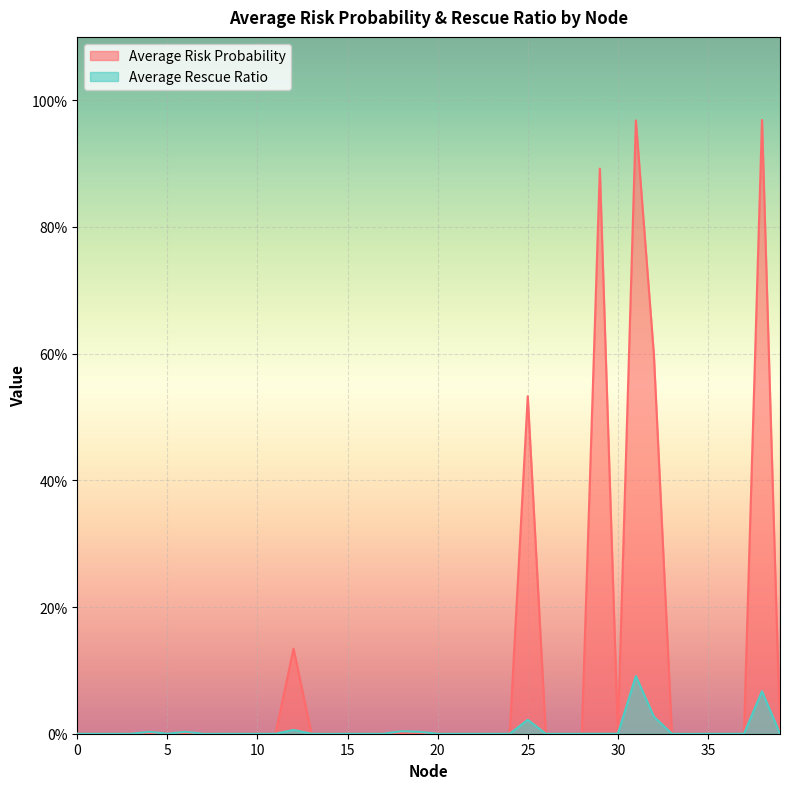

What is the highest value of the Average Rescue Ratio series?

0.1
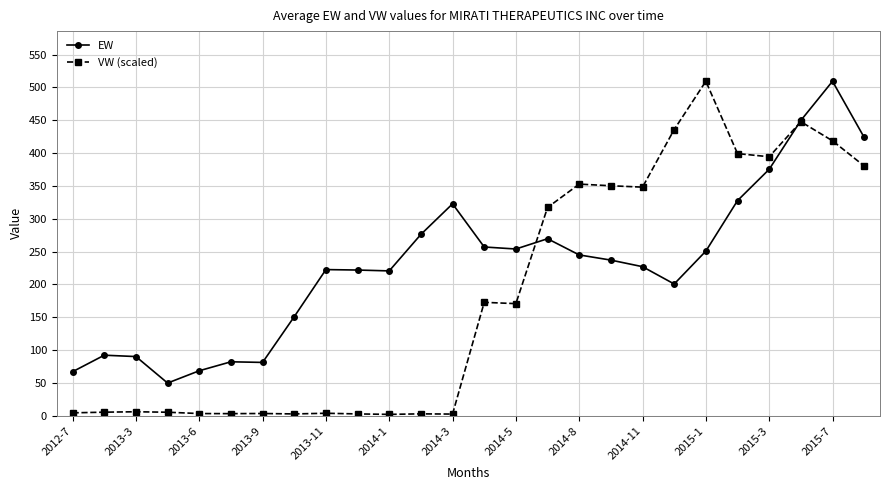

What is the maximum value shown in the chart?

509.3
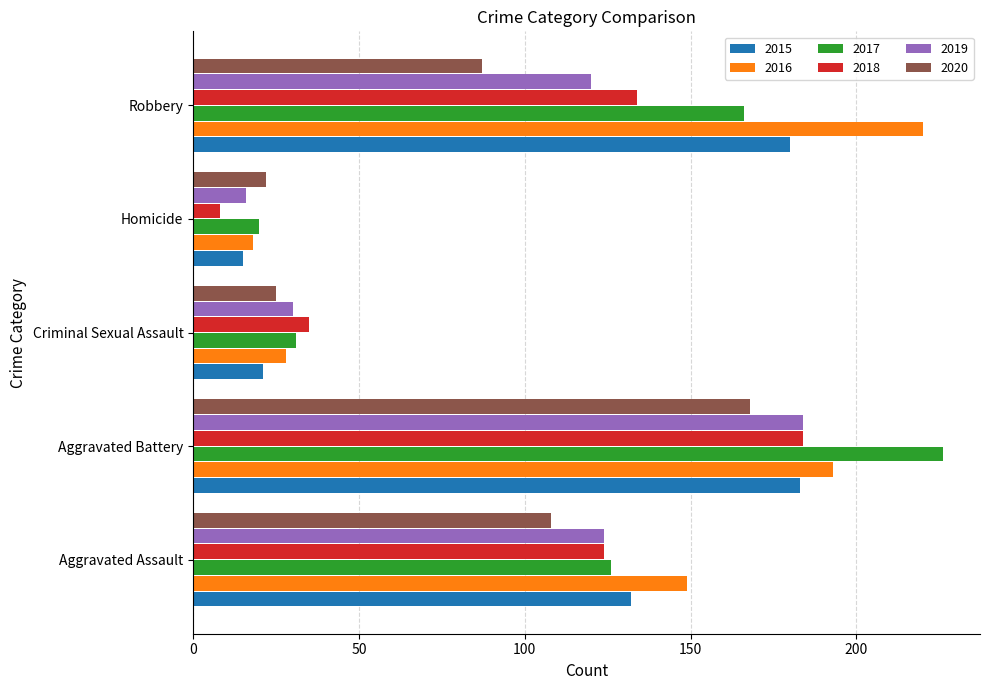

List the labels in order of 2016 value, smallest first.

Homicide, Criminal Sexual Assault, Aggravated Assault, Aggravated Battery, Robbery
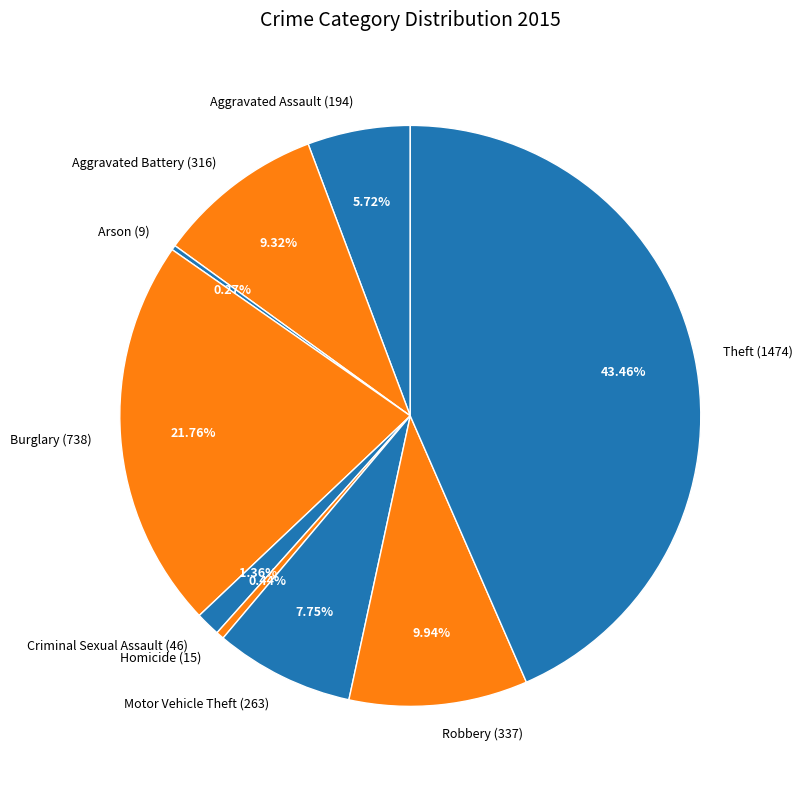

To the nearest percent, what portion does Theft represent?

43%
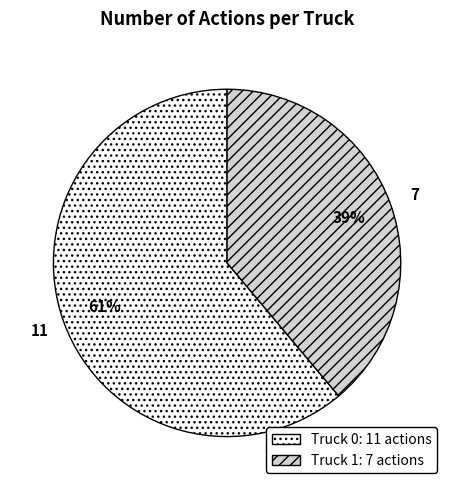

To the nearest percent, what portion does Truck 0 represent?

61%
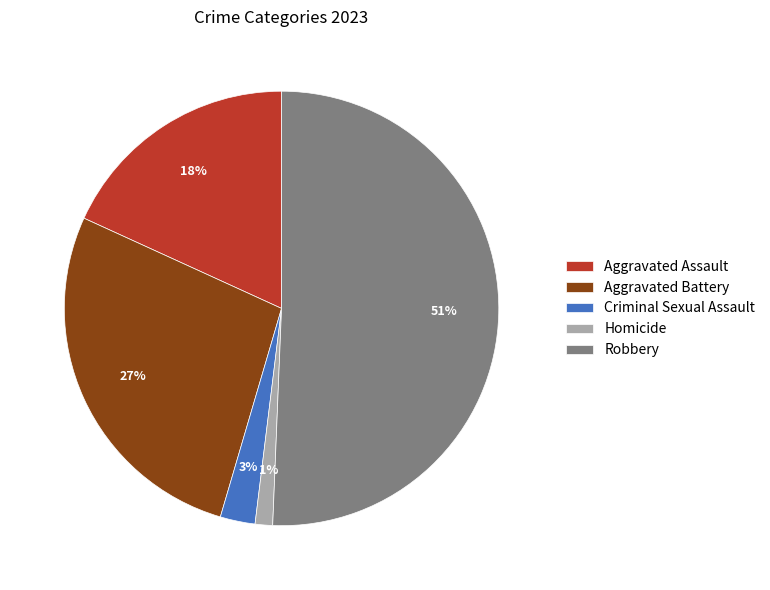

To the nearest percent, what portion does Aggravated Battery represent?

27%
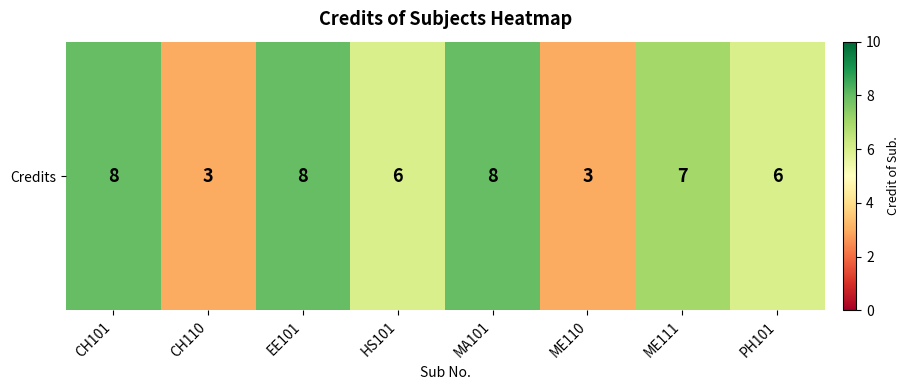

Count the values in the range 6 to 8.

6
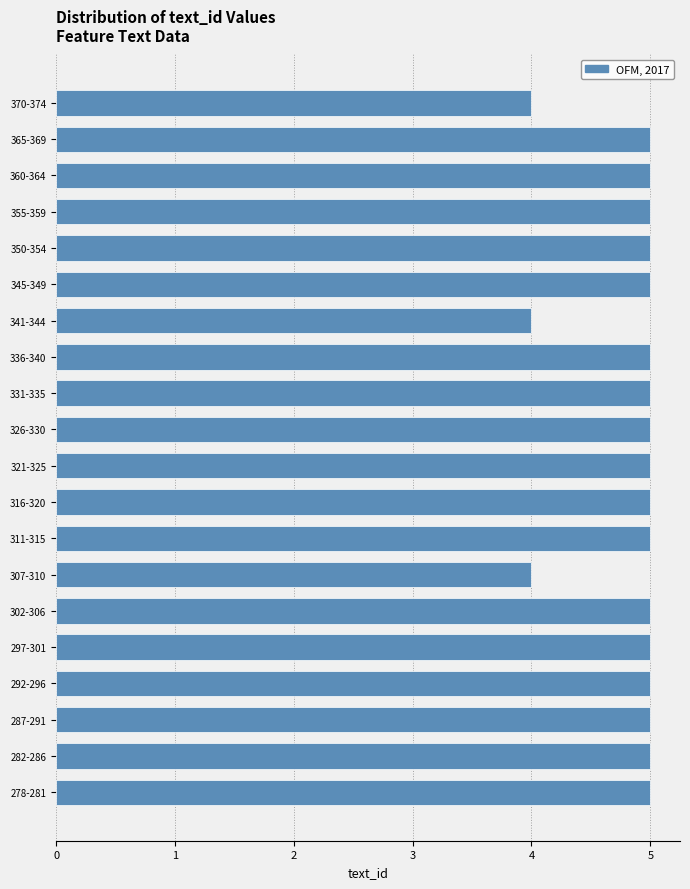

Reading bottom to top, transcribe all the data shown in this chart.

278-281=5	282-286=5	287-291=5	292-296=5	297-301=5	302-306=5	307-310=4	311-315=5	316-320=5	321-325=5	326-330=5	331-335=5	336-340=5	341-344=4	345-349=5	350-354=5	355-359=5	360-364=5	365-369=5	370-374=4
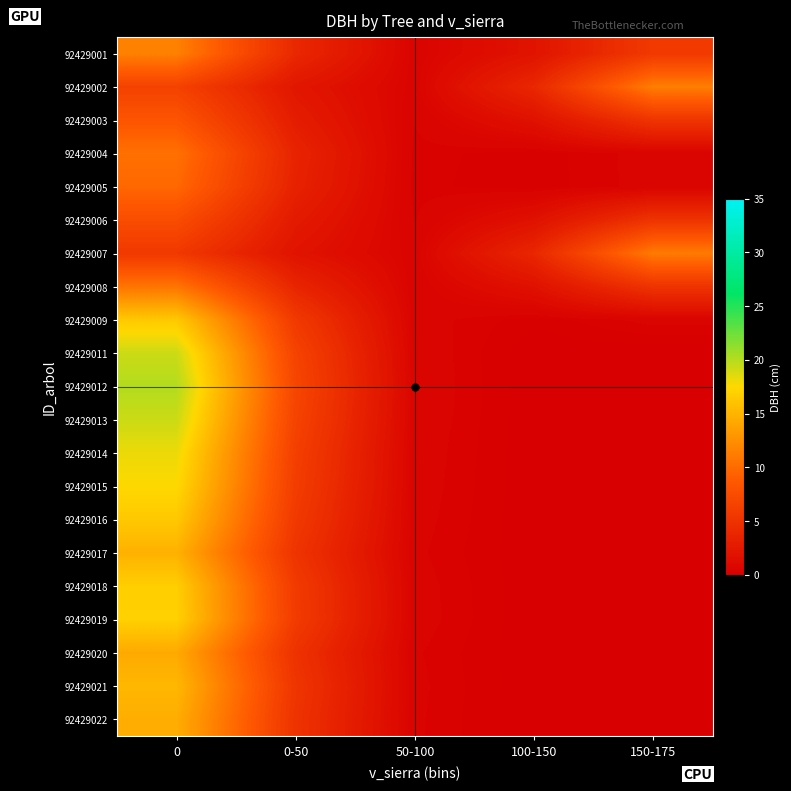

Which label corresponds to the smallest value in the chart?

150-175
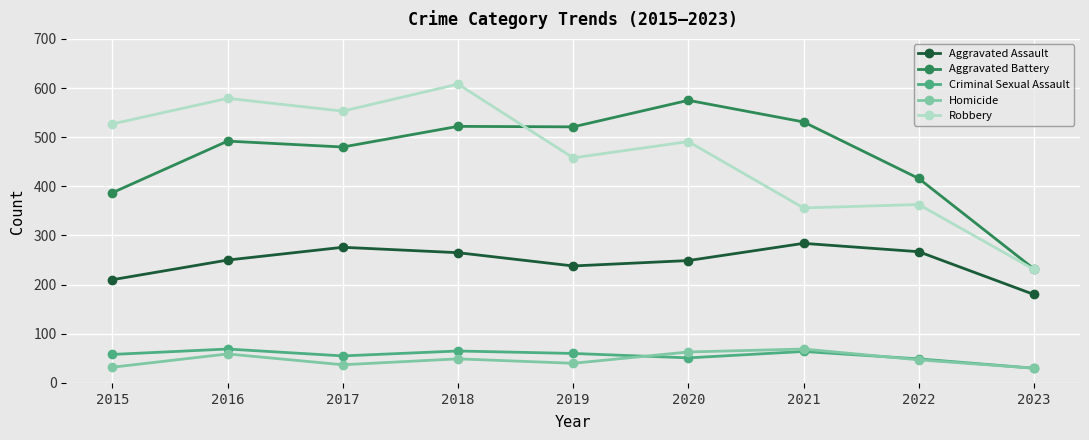

Is this an area chart (filled region under the line)?

No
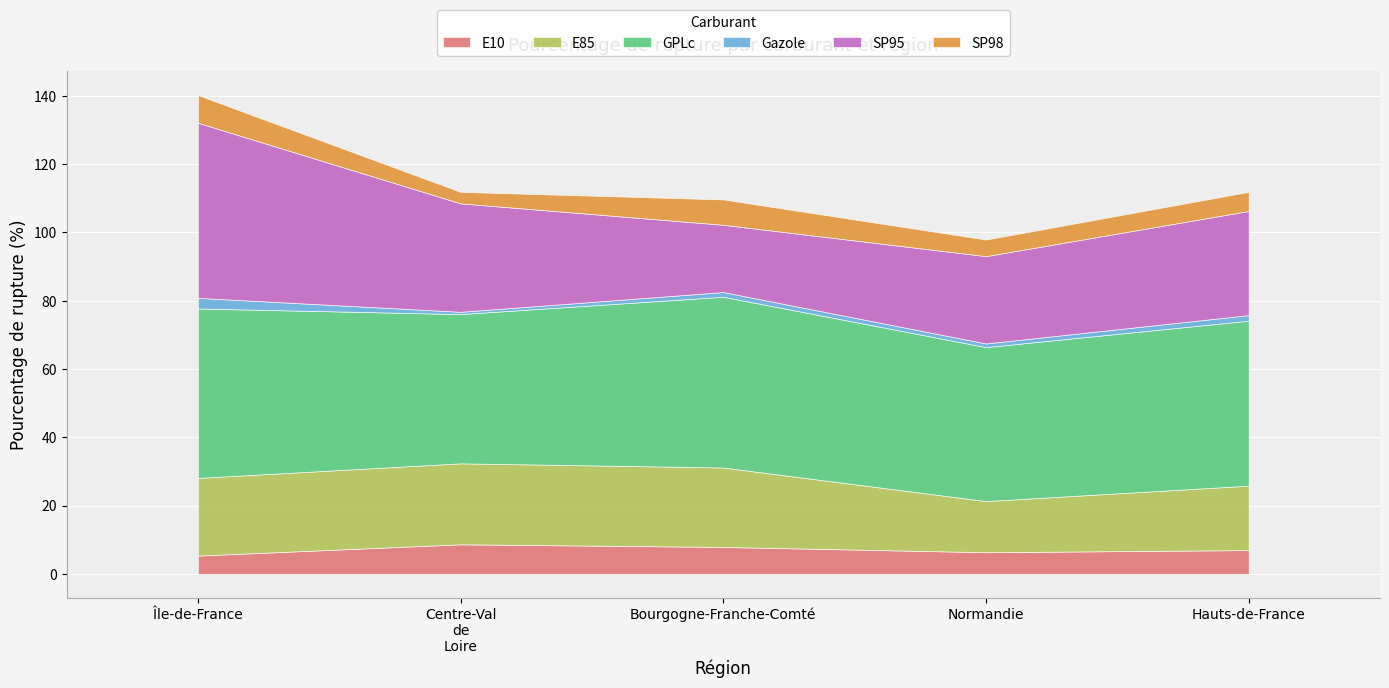

How many distinct data groups are displayed?

6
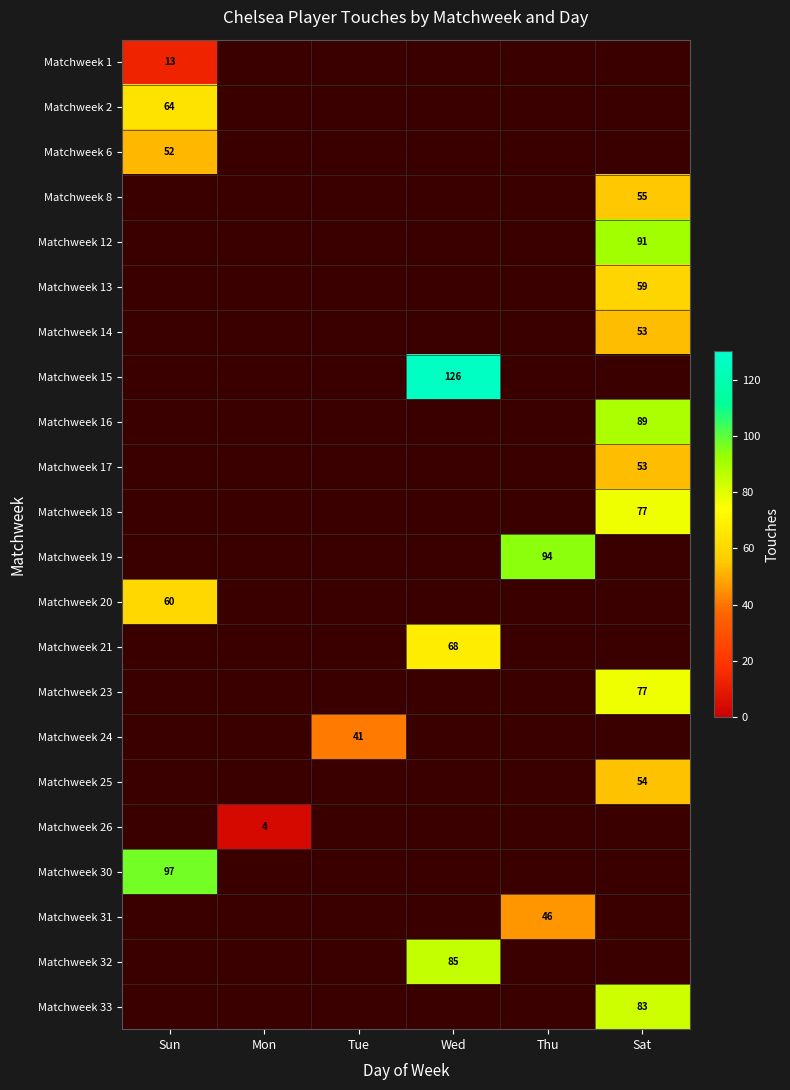

Is it true that Matchweek 14 equals 29 at Sat?

False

━━━

**TASK GOAL**
Please copy all of the records above line for line, leaving the pictures out of your answer.

**TASK ANSWER**
What is the highest value of the Average Rescue Ratio series?

0.1

What is the maximum value shown in the chart?

509.3

List the labels in order of 2016 value, smallest first.

Homicide, Criminal Sexual Assault, Aggravated Assault, Aggravated Battery, Robbery

To the nearest percent, what portion does Theft represent?

43%

To the nearest percent, what portion does Truck 0 represent?

61%

To the nearest percent, what portion does Aggravated Battery represent?

27%

Count the values in the range 6 to 8.

6

Reading bottom to top, transcribe all the data shown in this chart.

278-281=5	282-286=5	287-291=5	292-296=5	297-301=5	302-306=5	307-310=4	311-315=5	316-320=5	321-325=5	326-330=5	331-335=5	336-340=5	341-344=4	345-349=5	350-354=5	355-359=5	360-364=5	365-369=5	370-374=4

Which label corresponds to the smallest value in the chart?

150-175

Is this an area chart (filled region under the line)?

No

How many distinct data groups are displayed?

6

Is it true that Matchweek 14 equals 29 at Sat?

False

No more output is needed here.